As traffic through the Strait of Hormuz tentatively reopens following the U.S.-Iran deal to make a deal, oil prices on Tuesday were on track to post a 20% monthly decline and a 30% quarterly plunge in the biggest slump in a quarter since the pandemic-driven crash in prices.
In the first quarter of 2020, Brent Crude prices plummeted by 65.5% as the world entered into lockdowns and road transport and industrial fuel demand crashed.
The next steepest decline since then was registered in the quarter ending on Tuesday, with quarterly Brent prices slumping by 30.4%, per data from the ICE exchange compiled by Bloomberg.
For the month of June alone, oil prices were losing as much as 22% as of early Tuesday, after the U.S. and Iran signed a memorandum of understanding in mid-June to continue negotiations on a potential peace deal by August.
Both Brent and WTI benchmarks have dropped so much in the past two weeks that they are now nearly level with the prices from just before the first U.S. and Israeli attacks on Iran on February 28.
The return to pre-war price levels is the result of market hopes that the Strait of Hormuz will remain open and traffic will gradually continue to pick up in the coming weeks.

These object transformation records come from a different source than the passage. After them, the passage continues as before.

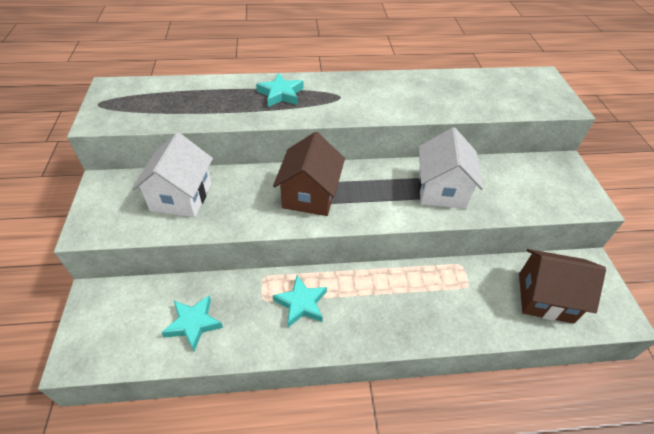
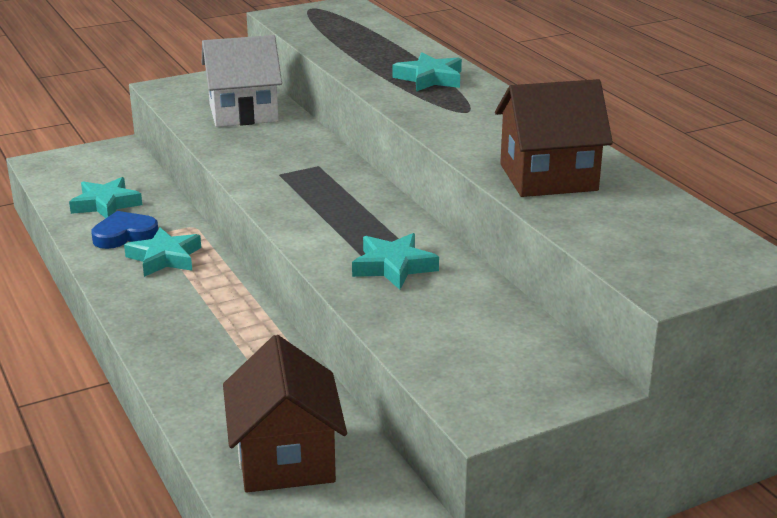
camera: 70 degrees right, 20 degrees down
brown house [273,132,345,216] -> brown house moved to [495,79,613,197]
white house [418,127,483,209] -> turquoise star [352,233,439,290]
none -> blue heart [91,211,158,249]

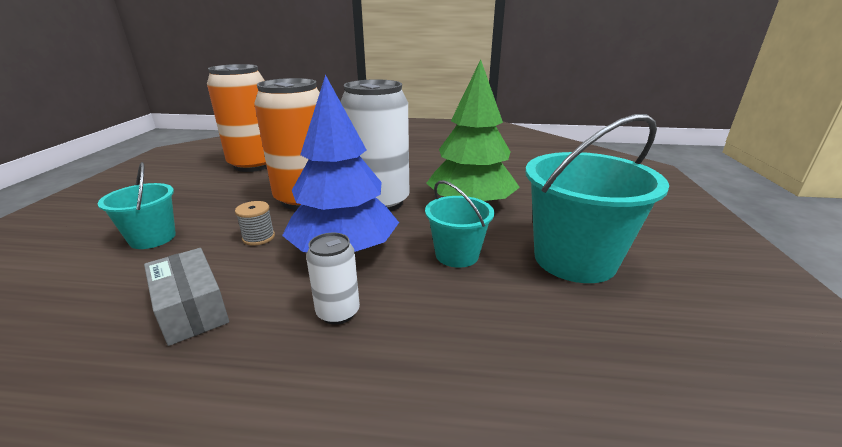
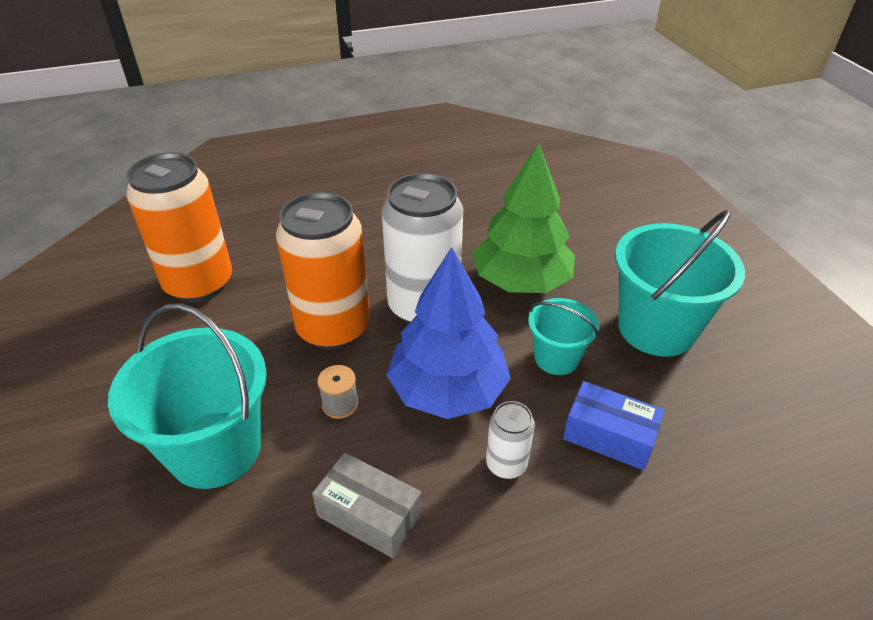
camera: 25 degrees left, 15 degrees up
turquoise bucket [98,162,176,249] -> turquoise bucket [108,303,267,489], size x1.79
none -> blue box [563,381,664,470]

Investment banks rushed to slash their oil price forecasts after the U.S. and Iran announced the MoU, but many analysts continue to caution against too much optimism. Sentiment points to traders betting on a quick recovery of oil flows through the Strait of Hormuz. This isn’t a given—the situation can deteriorate at any moment, as this weekend’s renewed hostilities showed.
“The price action in recent weeks reflects a market that is treating this temporary ceasefire between the US and Iran as a permanent deal,” Warren Patterson, Head of Commodities Strategy at ING, said in a note this week.
“At close to $70/bbl, the oil market currently has close to zero geopolitical risk premium priced in.”